Hershey restructuring could cut 15 percent of workforce

March 2, 2017
Food & Drink

Hershey says it expects to cut its global workforce by about 15 percent, with the reductions coming mostly from hourly employees outside the United States.

The Pennsylvania-based maker of Reese’s, Kit Kat and Twizzlers also cut its long-term sales growth forecast to between 2 percent and 4 percent, down from the previous 3 percent to 5 percent. Hershey, which gets the majority of its revenue from North America, attributed the lowered expectations to “changes in U.S. shopping habits” and challenges overseas.

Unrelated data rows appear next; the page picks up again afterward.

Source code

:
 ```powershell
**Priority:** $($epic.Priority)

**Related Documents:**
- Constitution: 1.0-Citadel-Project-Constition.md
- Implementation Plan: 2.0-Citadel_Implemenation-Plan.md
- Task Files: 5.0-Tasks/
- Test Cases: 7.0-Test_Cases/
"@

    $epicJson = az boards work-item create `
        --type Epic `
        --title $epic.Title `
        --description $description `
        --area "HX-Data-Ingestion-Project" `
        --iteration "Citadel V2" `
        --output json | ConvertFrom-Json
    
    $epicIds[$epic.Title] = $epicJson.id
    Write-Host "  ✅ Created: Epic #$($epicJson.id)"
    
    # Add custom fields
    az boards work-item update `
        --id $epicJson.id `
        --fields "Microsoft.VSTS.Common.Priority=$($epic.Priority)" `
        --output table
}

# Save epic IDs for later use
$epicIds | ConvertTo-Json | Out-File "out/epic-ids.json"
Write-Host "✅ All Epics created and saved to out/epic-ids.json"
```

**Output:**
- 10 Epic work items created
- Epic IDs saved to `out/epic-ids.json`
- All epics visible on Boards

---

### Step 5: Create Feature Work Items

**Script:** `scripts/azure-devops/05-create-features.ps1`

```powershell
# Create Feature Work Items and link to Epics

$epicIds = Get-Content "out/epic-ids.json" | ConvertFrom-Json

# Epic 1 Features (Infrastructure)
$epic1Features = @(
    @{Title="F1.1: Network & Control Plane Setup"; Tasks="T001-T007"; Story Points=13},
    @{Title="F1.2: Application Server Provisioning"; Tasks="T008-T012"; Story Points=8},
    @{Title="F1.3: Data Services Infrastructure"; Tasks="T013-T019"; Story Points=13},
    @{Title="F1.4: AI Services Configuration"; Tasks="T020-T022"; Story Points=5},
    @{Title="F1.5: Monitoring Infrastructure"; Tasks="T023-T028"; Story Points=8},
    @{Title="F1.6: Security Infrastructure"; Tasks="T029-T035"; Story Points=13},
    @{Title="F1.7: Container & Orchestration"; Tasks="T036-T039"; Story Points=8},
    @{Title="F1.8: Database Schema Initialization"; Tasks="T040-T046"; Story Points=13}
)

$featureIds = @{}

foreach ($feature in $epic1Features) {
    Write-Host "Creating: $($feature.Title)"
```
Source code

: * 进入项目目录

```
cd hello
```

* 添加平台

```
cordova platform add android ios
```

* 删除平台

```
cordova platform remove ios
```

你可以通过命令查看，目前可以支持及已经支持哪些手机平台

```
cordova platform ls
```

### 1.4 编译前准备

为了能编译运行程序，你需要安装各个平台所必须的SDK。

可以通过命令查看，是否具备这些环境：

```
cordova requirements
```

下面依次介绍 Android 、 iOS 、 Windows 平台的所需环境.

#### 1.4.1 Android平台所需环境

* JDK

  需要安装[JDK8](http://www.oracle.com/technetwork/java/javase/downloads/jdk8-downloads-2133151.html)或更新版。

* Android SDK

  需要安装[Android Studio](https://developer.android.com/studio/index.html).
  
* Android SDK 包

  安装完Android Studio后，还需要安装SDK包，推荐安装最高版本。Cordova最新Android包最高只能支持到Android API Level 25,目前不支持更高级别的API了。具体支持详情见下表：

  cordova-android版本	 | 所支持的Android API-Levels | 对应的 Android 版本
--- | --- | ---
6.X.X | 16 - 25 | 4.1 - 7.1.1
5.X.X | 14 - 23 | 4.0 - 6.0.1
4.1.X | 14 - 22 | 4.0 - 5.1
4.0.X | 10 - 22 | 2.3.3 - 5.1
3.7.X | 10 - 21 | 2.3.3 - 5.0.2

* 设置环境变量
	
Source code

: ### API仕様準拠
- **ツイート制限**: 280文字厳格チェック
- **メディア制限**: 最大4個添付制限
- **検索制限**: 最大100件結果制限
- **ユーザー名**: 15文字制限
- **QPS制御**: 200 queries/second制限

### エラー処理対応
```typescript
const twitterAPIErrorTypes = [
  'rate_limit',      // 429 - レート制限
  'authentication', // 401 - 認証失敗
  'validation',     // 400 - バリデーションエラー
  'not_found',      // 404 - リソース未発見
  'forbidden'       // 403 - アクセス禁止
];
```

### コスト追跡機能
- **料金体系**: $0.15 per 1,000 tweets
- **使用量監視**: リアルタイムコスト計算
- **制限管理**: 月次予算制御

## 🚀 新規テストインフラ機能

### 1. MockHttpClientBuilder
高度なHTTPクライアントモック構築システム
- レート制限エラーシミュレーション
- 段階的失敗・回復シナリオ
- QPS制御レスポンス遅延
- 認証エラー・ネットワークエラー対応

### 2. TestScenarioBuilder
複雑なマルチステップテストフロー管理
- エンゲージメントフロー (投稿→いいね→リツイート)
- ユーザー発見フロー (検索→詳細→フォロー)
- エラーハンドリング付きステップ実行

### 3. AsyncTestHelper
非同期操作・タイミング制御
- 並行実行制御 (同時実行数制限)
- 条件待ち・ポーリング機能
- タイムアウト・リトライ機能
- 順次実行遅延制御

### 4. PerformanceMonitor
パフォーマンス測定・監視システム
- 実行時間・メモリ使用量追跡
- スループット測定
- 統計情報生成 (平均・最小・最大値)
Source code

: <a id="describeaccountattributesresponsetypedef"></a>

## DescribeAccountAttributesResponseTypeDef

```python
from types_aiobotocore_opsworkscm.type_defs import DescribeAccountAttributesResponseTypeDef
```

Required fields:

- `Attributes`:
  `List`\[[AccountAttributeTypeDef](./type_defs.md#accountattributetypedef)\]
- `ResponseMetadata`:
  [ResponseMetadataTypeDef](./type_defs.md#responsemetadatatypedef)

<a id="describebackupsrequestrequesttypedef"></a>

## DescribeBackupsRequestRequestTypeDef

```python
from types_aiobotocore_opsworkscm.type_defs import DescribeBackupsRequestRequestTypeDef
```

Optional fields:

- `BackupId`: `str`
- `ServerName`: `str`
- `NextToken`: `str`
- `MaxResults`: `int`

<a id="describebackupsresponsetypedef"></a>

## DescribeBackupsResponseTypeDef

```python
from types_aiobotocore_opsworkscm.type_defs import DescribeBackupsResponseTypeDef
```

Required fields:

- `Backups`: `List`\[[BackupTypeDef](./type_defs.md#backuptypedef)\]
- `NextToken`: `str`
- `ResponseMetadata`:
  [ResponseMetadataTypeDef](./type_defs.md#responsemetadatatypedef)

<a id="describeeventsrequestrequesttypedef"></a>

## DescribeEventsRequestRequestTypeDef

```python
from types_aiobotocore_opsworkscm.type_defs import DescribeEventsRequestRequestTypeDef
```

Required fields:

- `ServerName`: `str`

The job cuts, which could come to about 2,700 workers, are part of Hershey’s plan to improve its operating profit margin over the next three years, and the company said it will share more details on the measures in the future. Other major packaged food makers including Coca-Cola, General Mills and Kellogg have been slashing costs as sales growth has slowed.

During a meeting with analysts in New York on Wednesday, Hershey CEO Michele Buck noted that the chocolate and candy category is nevertheless well-positioned because it is “highly impulsive” with “expandable consumption.” And she noted that the company plans to benefit from the snacking trend in the U.S. that has people eating more frequently throughout the day.

Already, Hershey has been trying to transform its portfolio of products to better take advantage of that behavior, particularly as people look for snacks that promise some sort of nutritional benefit. For instance, the company recently introduced “snack mixes” that include its chocolates and ingredients like nuts and pretzel balls. It also acquired a meat jerky company in response to the demand for snacks with protein, and said it will look for other acquisition opportunities.

J.P. Morgan analyst Ken Goldman said he believes many of the job cuts announced by Hershey will come from Shanghai Golden Monkey, a Chinese candy company Hershey acquired in 2014. Hershey has reported declining chocolate sales at its China business in recent quarters, and Goldman called the acquisition “largely disappointing.”

Hershey is expecting pretax charges of up to $425 million over the next three years as a result of its plan to improve the operating margin, which includes the costs of closing plants and offices and other expenses related to job cuts.

Hershey Co. operates eight factories and eight distribution centers outside the United States. As of December, it employed approximately 16,300 full-time and 1,680 part-time employees worldwide. A 15 percent workforce reduction would therefore represent about 2,700 employees.